Sunday, January 4, 2009

The sugar bowl

I have been using Margo's sugar bowl to store my necklaces. She would be appalled. For Margo, objects had precise functions that could not be changed.

She kept the sugar bowl in the cupboard above the stove, took it out for breakfast, lunch and afternoon coffee.

The afternoon coffee was for visitors: her sister, Gilberte every other Monday, and her sister-in-law, Jeanette, every other Tuesday. They would sit at the dining room table to sew or knit and share the family gossips. Margo would make coffee with milk and put out a dish of cookies on the table. She would pour two small glasses of liquor - cognac, grand-marnier, whatever was available - and they would sip the liquor and drink coffee for a few hours.

I would watch my grandmother's legs from my spot under the dining room table where she would send me to play.
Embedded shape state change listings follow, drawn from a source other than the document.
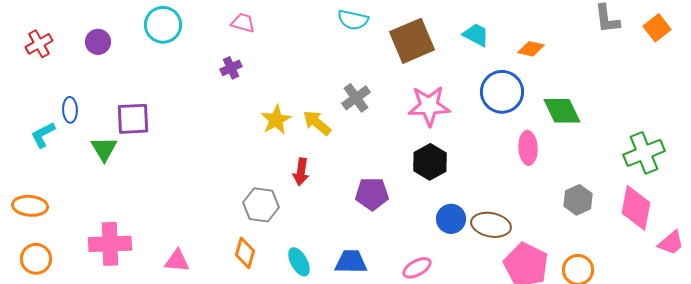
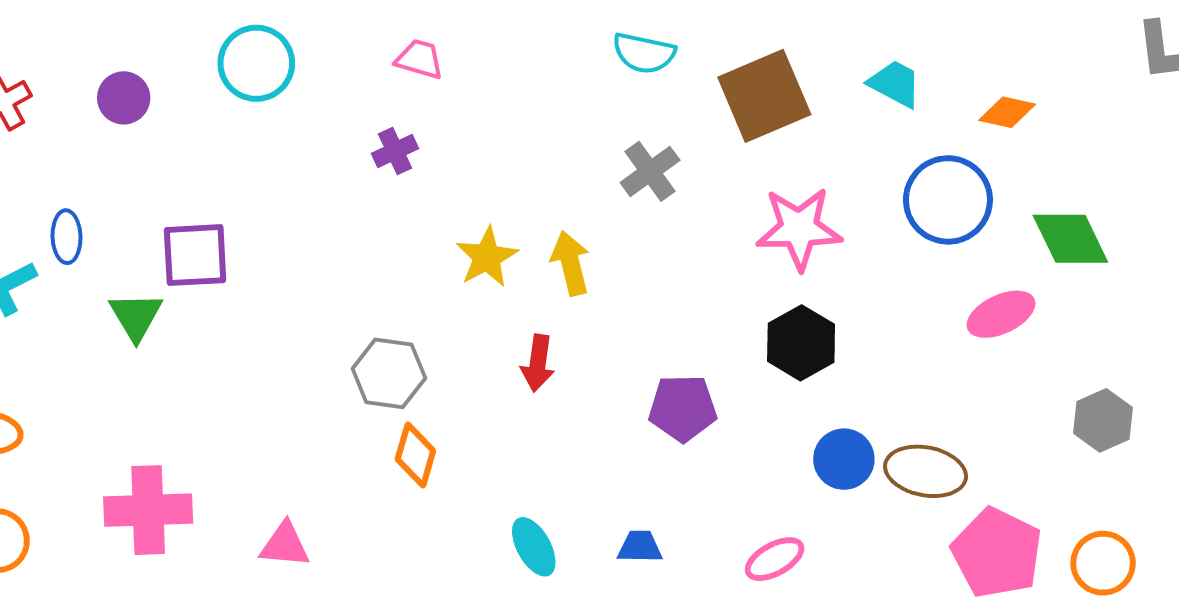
gray cross: (356, 98) -> (650, 171), moved
yellow arrow: (317, 123) -> (570, 263), turned 36
pink ellipse: (528, 148) -> (1001, 314), turned 68
gray hexagon: (261, 205) -> (389, 373), moved
orange diamond: (245, 253) -> (415, 455), moved
blue trapezoid: (351, 262) -> (640, 547), size x0.7

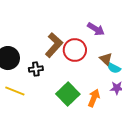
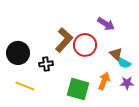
green square: (68, 94) -> (78, 89), turned -30
orange arrow: (94, 98) -> (104, 81), moved

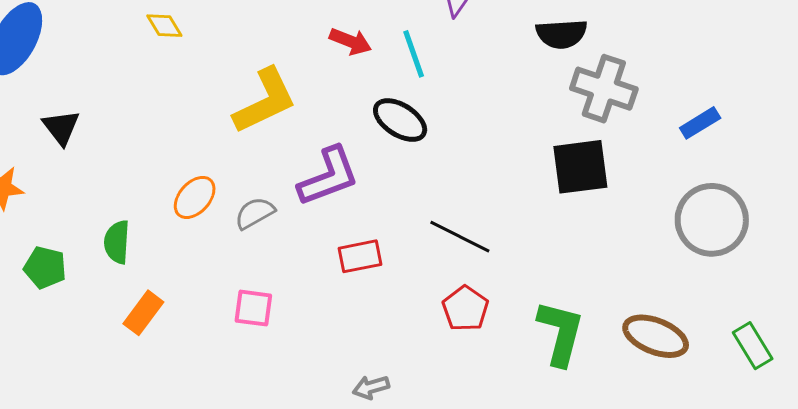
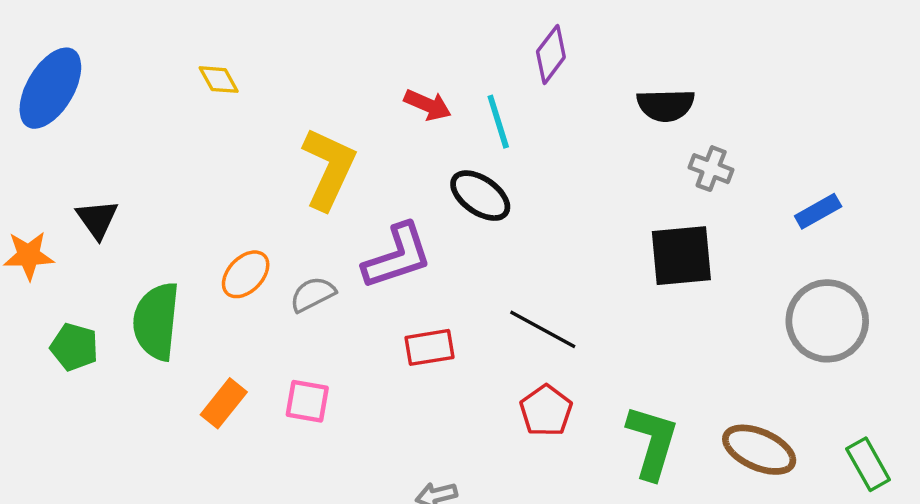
gray cross: (604, 89) -> (711, 169), size x0.6
yellow L-shape: (265, 101) -> (329, 169), turned -42
black triangle: (61, 127) -> (97, 219), moved
green semicircle: (117, 242) -> (156, 321), size x1.6
orange rectangle: (143, 313) -> (224, 403), moved

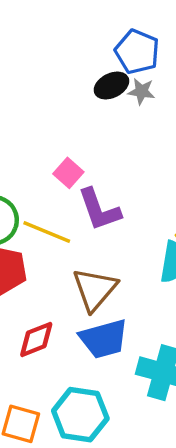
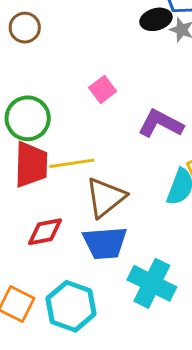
purple L-shape: (99, 210) -> (161, 124), moved, turned 126
yellow line: (47, 232) -> (72, 163), moved, turned -42

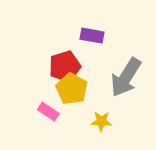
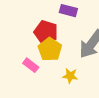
red pentagon: (65, 66) -> (46, 32), turned 30

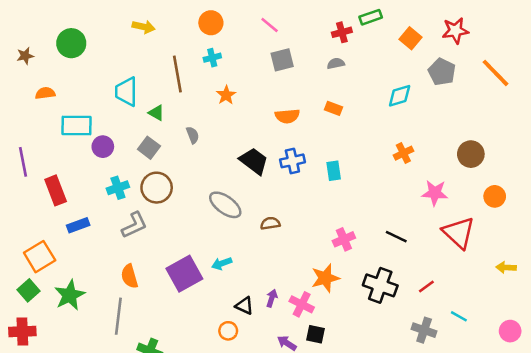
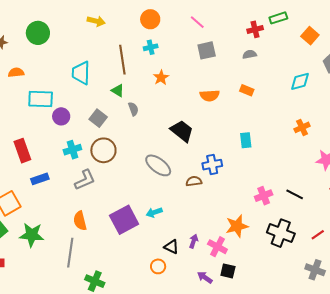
green triangle: (156, 113) -> (118, 91), moved
blue cross: (292, 161) -> (212, 165), moved
pink cross: (344, 239) -> (264, 196), moved
green star: (70, 295) -> (32, 235), turned 30

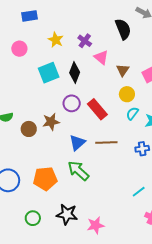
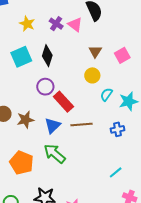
pink triangle: (101, 57) -> (75, 25), moved
yellow circle: (127, 94) -> (92, 75), moved
red rectangle: (97, 109) -> (63, 102), moved
brown star: (51, 122) -> (25, 120), moved
orange pentagon: (45, 179) -> (22, 163), turned 30

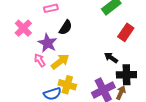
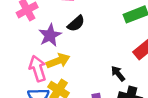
pink arrow: (40, 60) -> (38, 69), moved, size x1.5

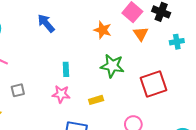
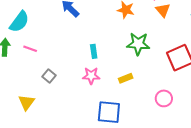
gray square: (18, 90) -> (49, 76), turned -32

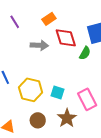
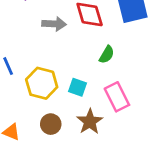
green semicircle: (85, 53) -> (107, 55), moved

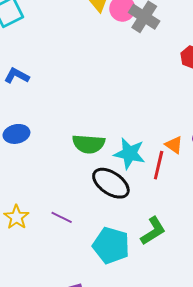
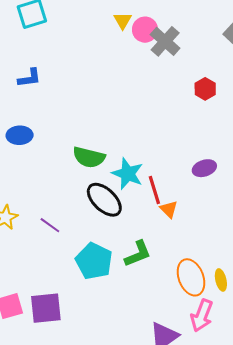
blue L-shape: (17, 76) -> (29, 78), turned 135
orange triangle: (174, 145) -> (169, 209), moved
red line: (159, 165) -> (154, 190), turned -40

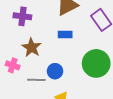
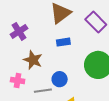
purple cross: (22, 16) -> (19, 31), turned -30

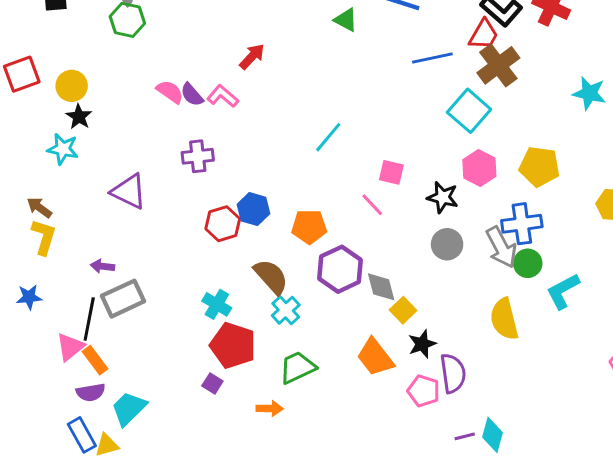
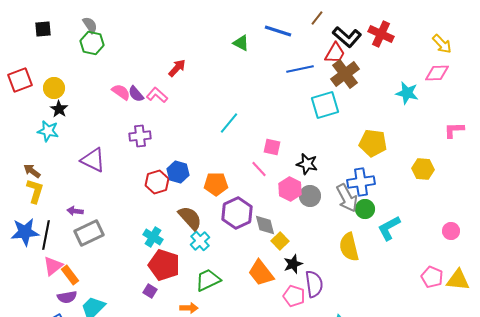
cyan square: (469, 111) -> (325, 105), turned 32
pink hexagon: (479, 168) -> (290, 189), moved
blue star: (29, 297) -> (25, 232), size x1.6
black line: (89, 319) -> (46, 235), moved

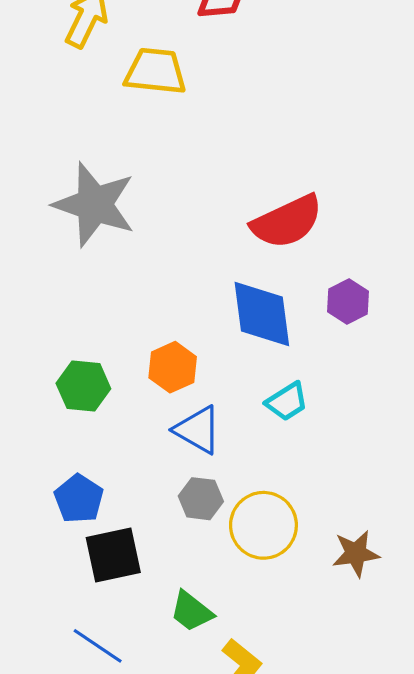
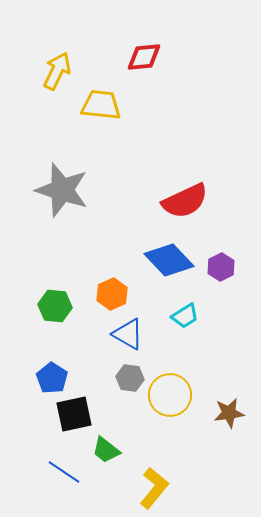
purple hexagon: (348, 301) -> (221, 267), moved
blue diamond: (262, 314) -> (169, 260), turned -36
green trapezoid: (191, 611) -> (106, 450), moved

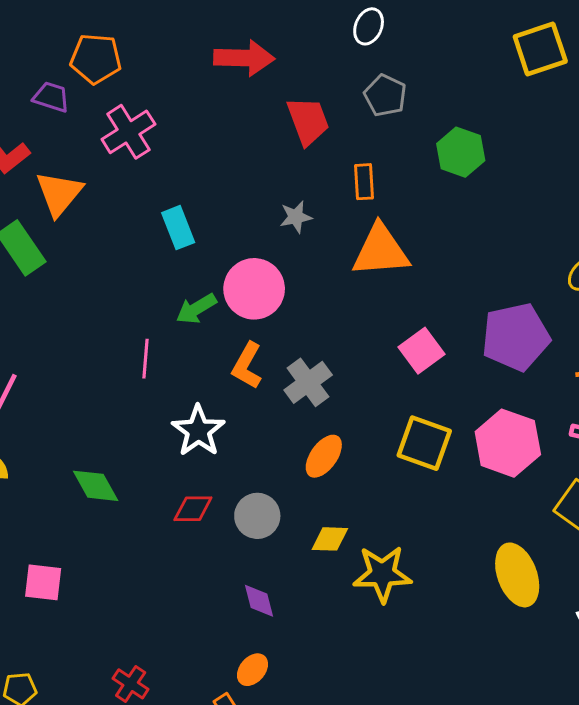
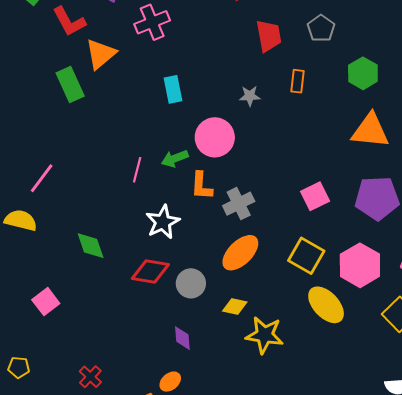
orange triangle: (381, 251) -> (370, 131), moved
green arrow: (196, 309) -> (175, 159), moved
orange L-shape: (247, 366) -> (201, 186), turned -36
orange ellipse: (324, 456) -> (240, 253), size x1.4
red diamond: (193, 509) -> (150, 271), size x1.4
yellow ellipse: (517, 575) -> (326, 305), moved, turned -33
pink square: (43, 582) -> (46, 302), turned 36

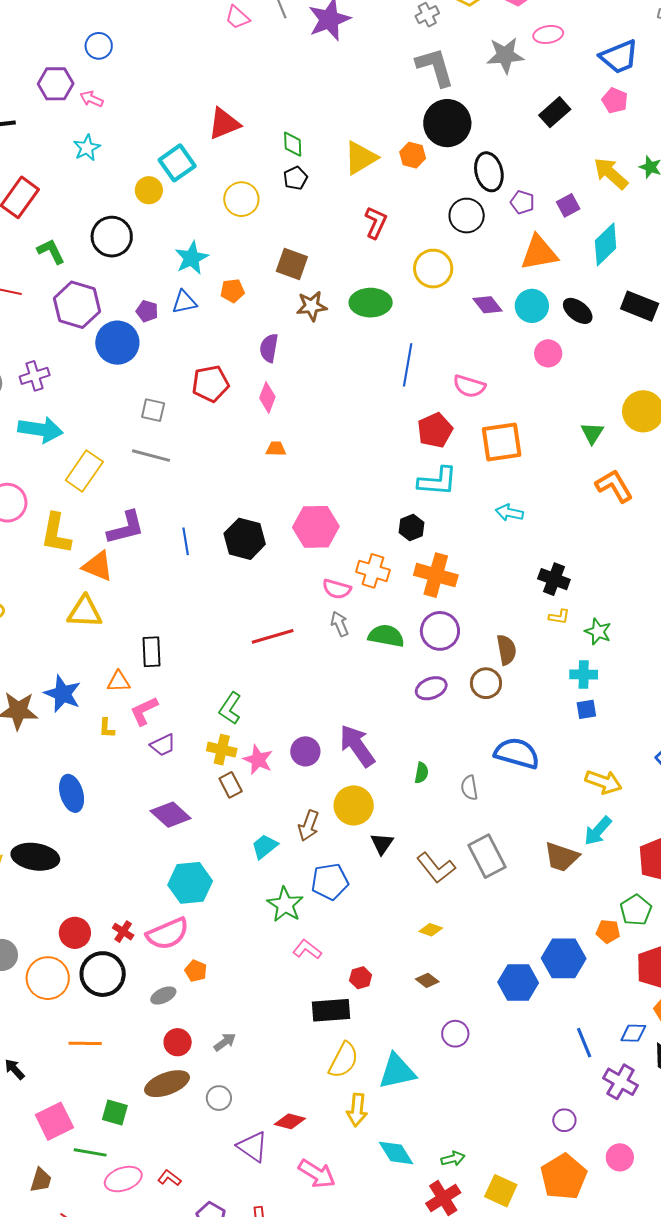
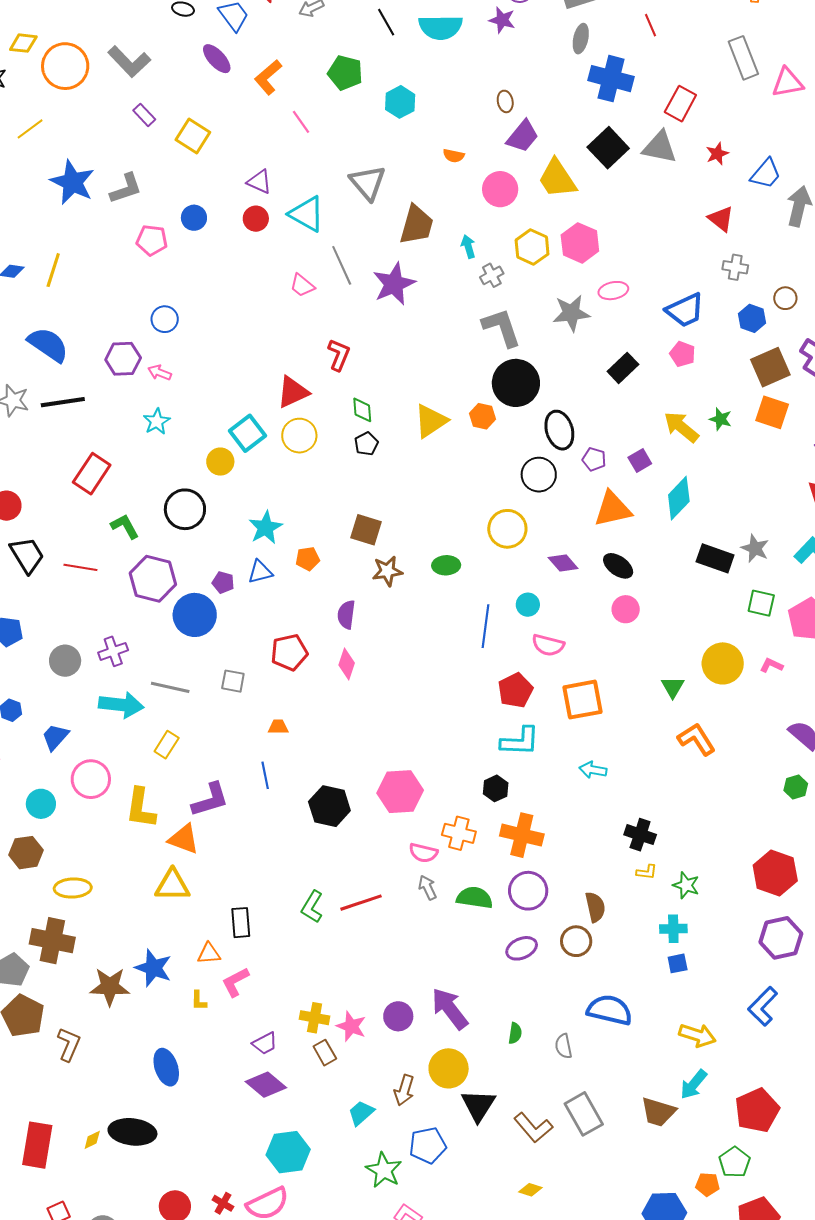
yellow circle: (241, 199) -> (299, 436), moved
red L-shape: (376, 223) -> (339, 355), moved
green ellipse: (371, 303) -> (446, 565), size x0.7
cyan circle: (532, 306) -> (528, 605), moved, size x0.7
black ellipse: (578, 311) -> (618, 566), moved
orange trapezoid: (276, 449) -> (278, 727), moved
gray line: (151, 456) -> (170, 687), moved
yellow rectangle: (84, 471) -> (167, 745), size x0.7
blue line: (186, 541) -> (265, 775), moved
green L-shape: (230, 708) -> (312, 907), moved
purple trapezoid: (163, 745) -> (265, 1043), moved
black triangle: (382, 844) -> (478, 1105), size x1.5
The table was like a small play house. I could set my red plastic tea set on the floor and play with my dolls there as long as I was careful not to step on toes.

At the appointed time, Margo would call me from under the table.
- "Do you want a 'canard'?" she'd ask.

She would dunk a sugar cube in her glass of liquor.
- "Eat it fast!"

The sugar felt warmer than usual. The liquor stung my throat. It wasn't the 'canard' I liked as much as the sight of the liquor rising in the sugar. How could liquid go up like that? If I held the sugar cube too long, it could crumble in the glass and Margo would get upset.

- "Look what you did," she'd say. "Now I have to drink it all."

And she would make a face at so much sugar in her mouth.